*INSTRUCTION 1*
Extract the full AWS Kinesis tutorial text word for word, with nothing left out.

Reading time: 10 minutes
Hello, data enthusiasts!
In our earlier explorations, we embarked on a journey to demystify AWS Kinesis in an insightful overview and delve into its architecture details.
Today, the curtain rises on a hands-on experience.
Armed with the wisdom from those discussions, we’ll use Amazon Kinesis, Terraform, Python, and the SDK to craft a dynamic data streaming application.
Before delving into this data streaming journey, make sure you have the essentials lined up. You’ll need Terraform, Python, and an AWS account with AWS CLI configuration. If you haven’t set these up yet, head over here for step-by-step instructions.
Let’s Walk Through the Tutorial Using These Steps:
- Provisioning Amazon Kinesis with Terraform
- Crafting Your Python Data Streamer with SDK Integration
- Consuming the Streamed Data
- Executing the code and seeing the results on the fly
- Bringing Your Data Streaming Solution to Life
- Destroy Your Stream to Avoid Unforeseen Charges
Provisioning Amazon Kinesis with Terraform
Let’s create a directory named “kinesis-with-sdk” and set the foundation.
Within “kinesis-with-sdk”, create the “main.tf” script, which serves as your cloud infrastructure blueprint. Feel free to modify the region and shard count within the script to align with your specific experiments.
Open the terminal and executes the terraform command below to initialize terraform:
terraform init
After that, create your kinesis stream executing the command below:
terraform apply
The terraform will ask you to confirm. Type “yes” and go ahead.
Terraform used the selected providers to generate the following execution plan. Resource actions are indicated with the following symbols:
+ create
Terraform will perform the following actions:
# aws_kinesis_stream.data_portfolio_stream will be created
+ resource "aws_kinesis_stream" "data_portfolio_stream" {
+ arn = (known after apply)
+ encryption_type = "NONE"
+ enforce_consumer_deletion = false
+ id = (known after apply)
+ name = "DataPortfolioStream"
+ retention_period = 24
+ shard_count = 1
+ tags_all = (known after apply)
}
Plan: 1 to add, 0 to change, 0 to destroy.

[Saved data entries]
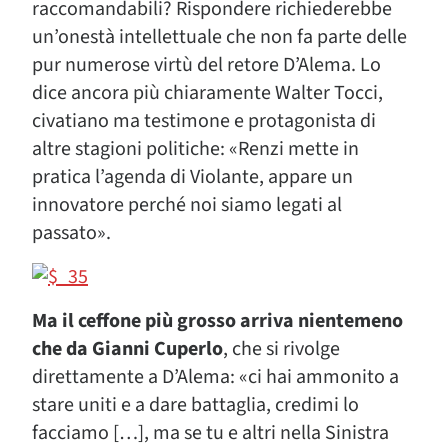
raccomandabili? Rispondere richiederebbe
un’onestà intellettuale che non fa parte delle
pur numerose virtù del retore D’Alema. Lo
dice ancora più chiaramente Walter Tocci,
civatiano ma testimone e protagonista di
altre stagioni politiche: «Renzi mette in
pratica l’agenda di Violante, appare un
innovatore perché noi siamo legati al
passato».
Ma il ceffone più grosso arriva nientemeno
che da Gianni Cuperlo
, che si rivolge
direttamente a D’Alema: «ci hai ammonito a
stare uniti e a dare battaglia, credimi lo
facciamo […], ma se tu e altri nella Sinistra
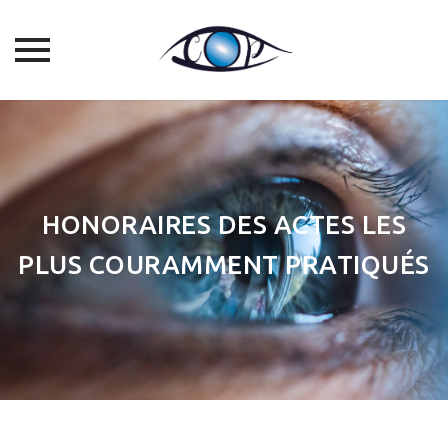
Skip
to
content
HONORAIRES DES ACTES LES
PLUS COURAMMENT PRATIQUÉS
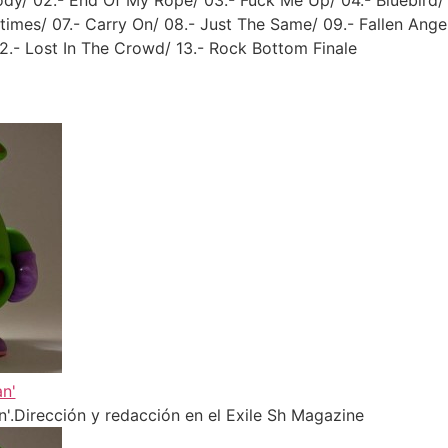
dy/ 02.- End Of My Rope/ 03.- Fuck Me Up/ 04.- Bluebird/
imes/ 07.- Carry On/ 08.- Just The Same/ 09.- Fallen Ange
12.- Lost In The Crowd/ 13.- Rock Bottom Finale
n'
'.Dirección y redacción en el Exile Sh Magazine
...
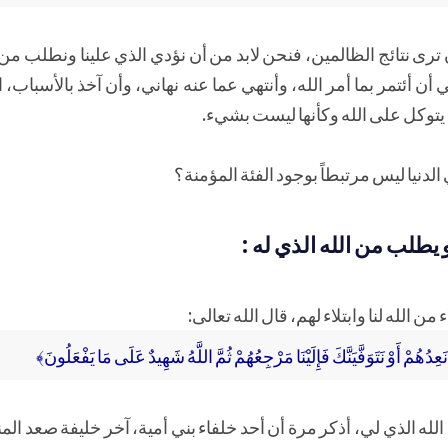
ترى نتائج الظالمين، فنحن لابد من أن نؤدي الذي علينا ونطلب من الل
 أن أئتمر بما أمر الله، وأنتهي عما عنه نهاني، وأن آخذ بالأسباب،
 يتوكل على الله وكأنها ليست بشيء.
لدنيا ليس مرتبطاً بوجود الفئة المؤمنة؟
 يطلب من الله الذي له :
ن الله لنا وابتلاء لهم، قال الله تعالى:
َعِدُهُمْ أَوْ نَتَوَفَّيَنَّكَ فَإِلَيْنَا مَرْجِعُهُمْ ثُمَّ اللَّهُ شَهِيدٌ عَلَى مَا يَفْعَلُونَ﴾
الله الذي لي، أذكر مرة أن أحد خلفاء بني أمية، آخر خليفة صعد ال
--
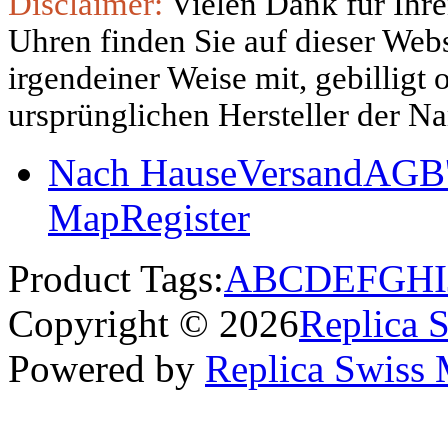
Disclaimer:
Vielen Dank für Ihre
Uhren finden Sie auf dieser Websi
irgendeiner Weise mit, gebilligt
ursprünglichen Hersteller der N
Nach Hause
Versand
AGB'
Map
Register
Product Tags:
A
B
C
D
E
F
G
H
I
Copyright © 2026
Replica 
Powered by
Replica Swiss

*INSTRUCTION 2*
In the records, copy every line starting with the line that contains "raccomandabili? Rispondere richiederebbe" and going on through the line that contains "che si rivolge", with both of those lines included. Reproduce only those lines, character for character.

*WRITTEN REPLY 1*
Reading time: 10 minutes
Hello, data enthusiasts!
In our earlier explorations, we embarked on a journey to demystify AWS Kinesis in an insightful overview and delve into its architecture details.
Today, the curtain rises on a hands-on experience.
Armed with the wisdom from those discussions, we’ll use Amazon Kinesis, Terraform, Python, and the SDK to craft a dynamic data streaming application.
Before delving into this data streaming journey, make sure you have the essentials lined up. You’ll need Terraform, Python, and an AWS account with AWS CLI configuration. If you haven’t set these up yet, head over here for step-by-step instructions.
Let’s Walk Through the Tutorial Using These Steps:
- Provisioning Amazon Kinesis with Terraform
- Crafting Your Python Data Streamer with SDK Integration
- Consuming the Streamed Data
- Executing the code and seeing the results on the fly
- Bringing Your Data Streaming Solution to Life
- Destroy Your Stream to Avoid Unforeseen Charges
Provisioning Amazon Kinesis with Terraform
Let’s create a directory named “kinesis-with-sdk” and set the foundation.
Within “kinesis-with-sdk”, create the “main.tf” script, which serves as your cloud infrastructure blueprint. Feel free to modify the region and shard count within the script to align with your specific experiments.
Open the terminal and executes the terraform command below to initialize terraform:
terraform init
After that, create your kinesis stream executing the command below:
terraform apply
The terraform will ask you to confirm. Type “yes” and go ahead.
Terraform used the selected providers to generate the following execution plan. Resource actions are indicated with the following symbols:
+ create
Terraform will perform the following actions:
# aws_kinesis_stream.data_portfolio_stream will be created
+ resource "aws_kinesis_stream" "data_portfolio_stream" {
+ arn = (known after apply)
+ encryption_type = "NONE"
+ enforce_consumer_deletion = false
+ id = (known after apply)
+ name = "DataPortfolioStream"
+ retention_period = 24
+ shard_count = 1
+ tags_all = (known after apply)
}
Plan: 1 to add, 0 to change, 0 to destroy.

*WRITTEN REPLY 2*
raccomandabili? Rispondere richiederebbe
un’onestà intellettuale che non fa parte delle
pur numerose virtù del retore D’Alema. Lo
dice ancora più chiaramente Walter Tocci,
civatiano ma testimone e protagonista di
altre stagioni politiche: «Renzi mette in
pratica l’agenda di Violante, appare un
innovatore perché noi siamo legati al
passato».
Ma il ceffone più grosso arriva nientemeno
che da Gianni Cuperlo
, che si rivolge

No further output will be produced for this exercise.